Si le Christ fait l’expérience que la création semble le servir, dans le désert de son cœur, il réalise aussi à quel point la violence et l’opposition à la vie sont puissantes. N’ai-je pas à accepter que l’émerveillement devant la Création doit aller de pair avec la lucidité : car, nous dira le Christ, le bon grain et l’ivraie sont mélangés. »

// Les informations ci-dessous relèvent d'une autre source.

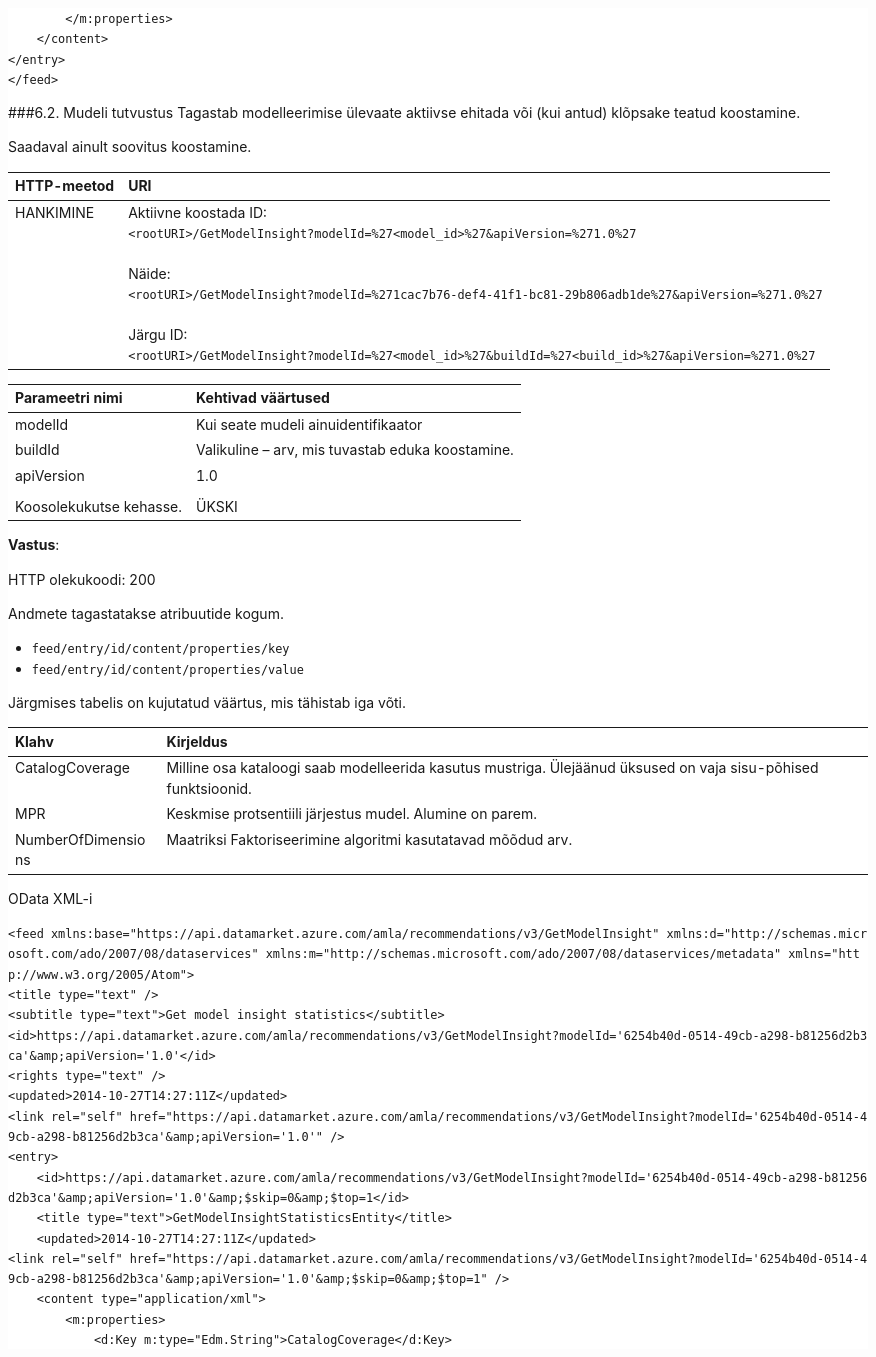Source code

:             </m:properties>
        </content>
    </entry>
    </feed>

###<a name="62-model-insight"></a>6.2. Mudeli tutvustus
Tagastab modelleerimise ülevaate aktiivse ehitada või (kui antud) klõpsake teatud koostamine.

Saadaval ainult soovitus koostamine.

| HTTP-meetod | URI |
|:--------|:--------|
|HANKIMINE     |Aktiivne koostada ID:<br>`<rootURI>/GetModelInsight?modelId=%27<model_id>%27&apiVersion=%271.0%27`<br><br>Näide:<br>`<rootURI>/GetModelInsight?modelId=%271cac7b76-def4-41f1-bc81-29b806adb1de%27&apiVersion=%271.0%27`<br><br>Järgu ID:<br>`<rootURI>/GetModelInsight?modelId=%27<model_id>%27&buildId=%27<build_id>%27&apiVersion=%271.0%27`|

|   Parameetri nimi  |   Kehtivad väärtused                        |
|:--------          |:--------                              |
|   modelId |   Kui seate mudeli ainuidentifikaator |
|   buildId |   Valikuline – arv, mis tuvastab eduka koostamine. |
|   apiVersion      | 1.0 |
|||
| Koosolekukutse kehasse. | ÜKSKI |

**Vastus**:

HTTP olekukoodi: 200

Andmete tagastatakse atribuutide kogum.

- `feed/entry/id/content/properties/key`
- `feed/entry/id/content/properties/value`


Järgmises tabelis on kujutatud väärtus, mis tähistab iga võti.

| Klahv | Kirjeldus |
|:---- |:----|
| CatalogCoverage | Milline osa kataloogi saab modelleerida kasutus mustriga. Ülejäänud üksused on vaja sisu-põhised funktsioonid. |
| MPR | Keskmise protsentiili järjestus mudel. Alumine on parem. |
| NumberOfDimensions | Maatriksi Faktoriseerimine algoritmi kasutatavad mõõdud arv. |


OData XML-i

    <feed xmlns:base="https://api.datamarket.azure.com/amla/recommendations/v3/GetModelInsight" xmlns:d="http://schemas.microsoft.com/ado/2007/08/dataservices" xmlns:m="http://schemas.microsoft.com/ado/2007/08/dataservices/metadata" xmlns="http://www.w3.org/2005/Atom">
    <title type="text" />
    <subtitle type="text">Get model insight statistics</subtitle>
    <id>https://api.datamarket.azure.com/amla/recommendations/v3/GetModelInsight?modelId='6254b40d-0514-49cb-a298-b81256d2b3ca'&amp;apiVersion='1.0'</id>
    <rights type="text" />
    <updated>2014-10-27T14:27:11Z</updated>
    <link rel="self" href="https://api.datamarket.azure.com/amla/recommendations/v3/GetModelInsight?modelId='6254b40d-0514-49cb-a298-b81256d2b3ca'&amp;apiVersion='1.0'" />
    <entry>
        <id>https://api.datamarket.azure.com/amla/recommendations/v3/GetModelInsight?modelId='6254b40d-0514-49cb-a298-b81256d2b3ca'&amp;apiVersion='1.0'&amp;$skip=0&amp;$top=1</id>
        <title type="text">GetModelInsightStatisticsEntity</title>
        <updated>2014-10-27T14:27:11Z</updated>
    <link rel="self" href="https://api.datamarket.azure.com/amla/recommendations/v3/GetModelInsight?modelId='6254b40d-0514-49cb-a298-b81256d2b3ca'&amp;apiVersion='1.0'&amp;$skip=0&amp;$top=1" />
        <content type="application/xml">
            <m:properties>
                <d:Key m:type="Edm.String">CatalogCoverage</d:Key>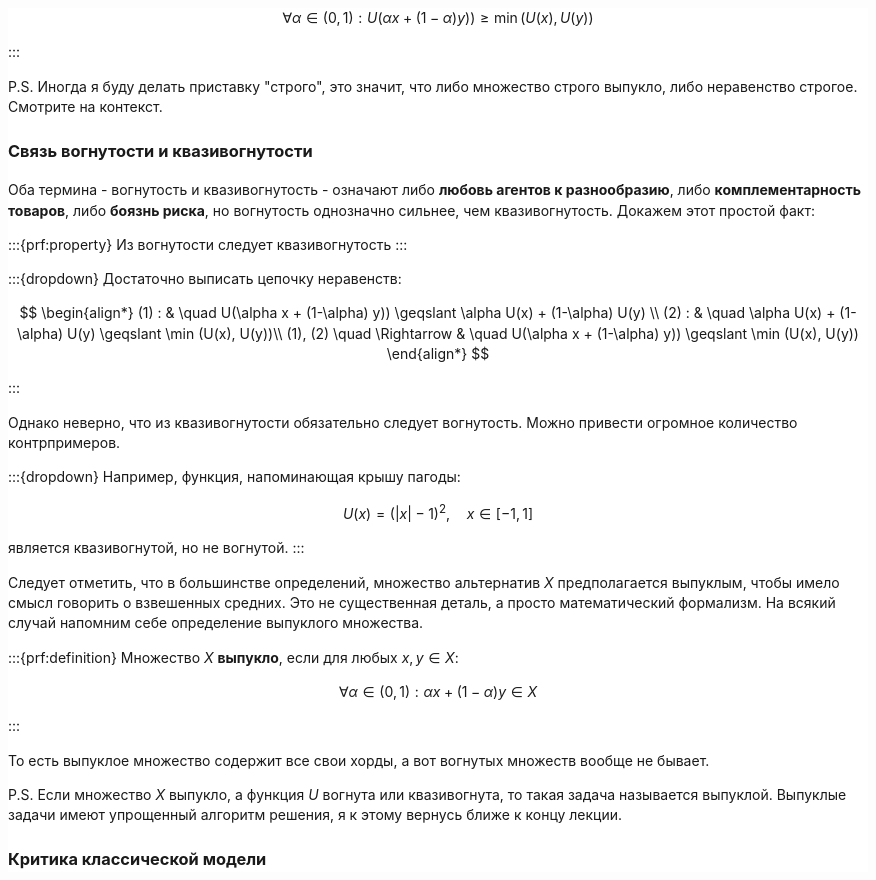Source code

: $$ \forall \alpha \in (0,1): U(\alpha x + (1-\alpha) y)) \geqslant \min(U(x), U(y))$$

:::

P.S. Иногда я буду делать приставку "строго", это значит, что либо множество строго выпукло, либо неравенство строгое. Смотрите на контекст.



### Связь вогнутости и квазивогнутости

Оба термина - вогнутость и квазивогнутость - означают либо **любовь агентов к разнообразию**, либо **комплементарность товаров**, либо **боязнь риска**, но вогнутость однозначно сильнее, чем квазивогнутость. Докажем этот простой факт:

:::{prf:property}
Из вогнутости следует квазивогнутость
:::

:::{dropdown} Достаточно выписать цепочку неравенств:

$$ 
\begin{align*} 
(1) : & \quad U(\alpha x + (1-\alpha) y)) \geqslant \alpha U(x) + (1-\alpha) U(y) \\
(2) : & \quad \alpha U(x) + (1-\alpha) U(y) \geqslant \min (U(x), U(y))\\
(1), (2) \quad \Rightarrow & \quad U(\alpha x + (1-\alpha) y)) \geqslant \min (U(x), U(y))
\end{align*}
$$

:::


Однако неверно, что из квазивогнутости обязательно следует вогнутость. Можно привести огромное количество контрпримеров.

:::{dropdown} Например, функция, напоминающая крышу пагоды: 

$$ U(x) =(|x|-1)^2, \quad x \in [-1,1]$$ 

является квазивогнутой, но не вогнутой.
:::

Следует отметить, что в большинстве определений, множество альтернатив $X$ предполагается выпуклым, чтобы имело смысл говорить о взвешенных средних. Это не существенная деталь, а просто математический формализм. На всякий случай напомним себе определение выпуклого множества.


:::{prf:definition}
Mножество $X$ **выпукло**, если для любых $x, y \in X$: 

$$ \forall \alpha \in (0,1): \alpha x + (1-\alpha) y \in X$$

:::

То есть выпуклое множество содержит все свои хорды, а вот вогнутых множеств вообще не бывает.

P.S. Если множество $X$ выпукло, а функция $U$ вогнута или квазивогнута, то такая задача называется выпуклой. Выпуклые задачи имеют упрощенный алгоритм решения, я к этому вернусь ближе к концу лекции.

### Критика классической модели
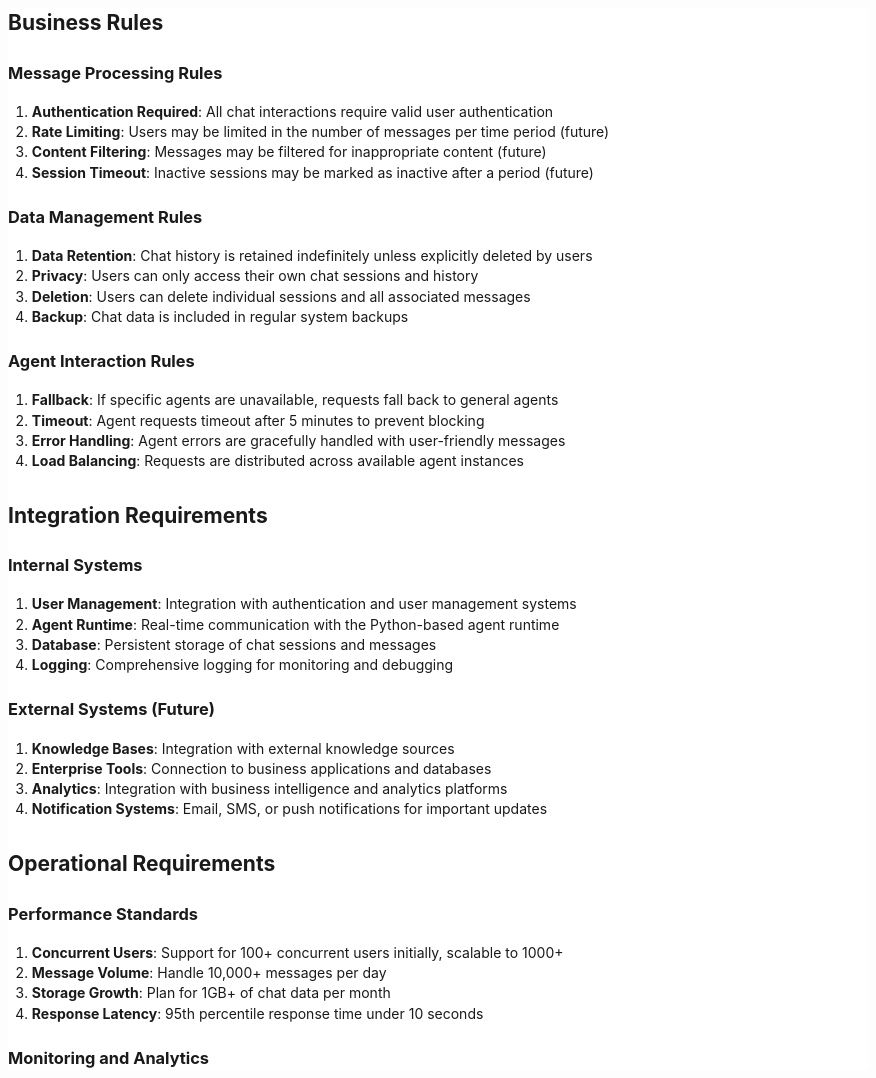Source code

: ## Business Rules

### Message Processing Rules

1. **Authentication Required**: All chat interactions require valid user authentication
2. **Rate Limiting**: Users may be limited in the number of messages per time period (future)
3. **Content Filtering**: Messages may be filtered for inappropriate content (future)
4. **Session Timeout**: Inactive sessions may be marked as inactive after a period (future)

### Data Management Rules

1. **Data Retention**: Chat history is retained indefinitely unless explicitly deleted by users
2. **Privacy**: Users can only access their own chat sessions and history
3. **Deletion**: Users can delete individual sessions and all associated messages
4. **Backup**: Chat data is included in regular system backups

### Agent Interaction Rules

1. **Fallback**: If specific agents are unavailable, requests fall back to general agents
2. **Timeout**: Agent requests timeout after 5 minutes to prevent blocking
3. **Error Handling**: Agent errors are gracefully handled with user-friendly messages
4. **Load Balancing**: Requests are distributed across available agent instances

## Integration Requirements

### Internal Systems

1. **User Management**: Integration with authentication and user management systems
2. **Agent Runtime**: Real-time communication with the Python-based agent runtime
3. **Database**: Persistent storage of chat sessions and messages
4. **Logging**: Comprehensive logging for monitoring and debugging

### External Systems (Future)

1. **Knowledge Bases**: Integration with external knowledge sources
2. **Enterprise Tools**: Connection to business applications and databases
3. **Analytics**: Integration with business intelligence and analytics platforms
4. **Notification Systems**: Email, SMS, or push notifications for important updates

## Operational Requirements

### Performance Standards

1. **Concurrent Users**: Support for 100+ concurrent users initially, scalable to 1000+
2. **Message Volume**: Handle 10,000+ messages per day
3. **Storage Growth**: Plan for 1GB+ of chat data per month
4. **Response Latency**: 95th percentile response time under 10 seconds

### Monitoring and Analytics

Temps d’avant, temps d’après. Pour les chrétiens, il y a un seul temps, c’est le présent et la manière dont nous habitons le temps présent. Pour les chrétiens quelles que soient les circonstances que nous traversons, désert ou oasis, c’est aujourd’hui que, la bonté du Christ réclame que nous aimions. Pas n’importe comment, mais n’importe qui, jusqu’au bout, et n’importe quand. La bonté du Seigneur va aux plus faibles. Et le CCFD de citer Madeleine Delbrêl : « La bonté du Christ opère avec nous, plus encore elle espère de nous, de chacun, quelque chose. » Daniel Orieux.